::: Document section :::

Salesforce, an enterprise software company, has unveiled two compact AI models that challenge the “bigger is better” paradigm in AI.
Despite their compact size, the 1- and 7-billion parameter xLAM models outperform many larger models in function-calling tasks.
These tasks involve an AI system interpreting and translating a natural language request into specific function calls or API requests.
For example, if you ask an AI system to “find flights to New York for next weekend under $500,” the model needs to understand this request, identify the relevant functions (e.g., search_flights, filter_by_price), and execute them with the correct parameters.
“We demonstrate that models trained with our curated datasets, even with only 7B parameters, can achieve state-of-the-art performance on the Berkeley Function-Calling Benchmark, outperforming multiple GPT-4 models,” the researchers write in their paper.
“Moreover, our 1B model achieves exceptional performance, surpassing GPT-3.5-Turbo and Claude-3 Haiku.”
The Berkeley Function-Calling Benchmark, referenced in the study, is an evaluation framework designed to assess the function-calling capabilities of AI models.
Key stats from the study include:
- The xLAM-7B model (7 billion parameters) ranked 6th on the Berkeley Function-Calling Leaderboard, outperforming GPT-4 and Gemini-1.5-Pro.

::: Information shown :::

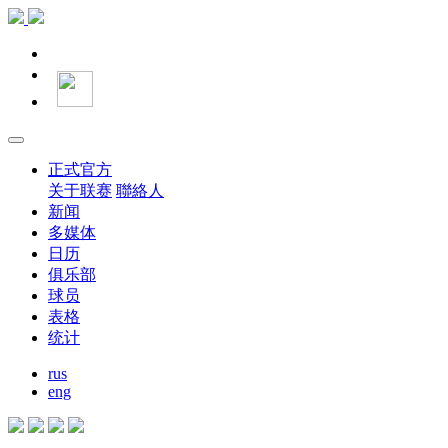
正式官方
关于联赛
聯絡人
新闻
多媒体
日历
俱乐部
球员
表格
统计
rus
eng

:::

> About this task
Update the article on Salesforce's xLAM models from "Despite their compact" up to and including "in their paper.", changing "AI system" to "language model".

> Your response
Despite their compact size, the 1- and 7-billion parameter xLAM models outperform many larger models in function-calling tasks.
These tasks involve an language model interpreting and translating a natural language request into specific function calls or API requests.
For example, if you ask an language model to “find flights to New York for next weekend under $500,” the model needs to understand this request, identify the relevant functions (e.g., search_flights, filter_by_price), and execute them with the correct parameters.
“We demonstrate that models trained with our curated datasets, even with only 7B parameters, can achieve state-of-the-art performance on the Berkeley Function-Calling Benchmark, outperforming multiple GPT-4 models,” the researchers write in their paper.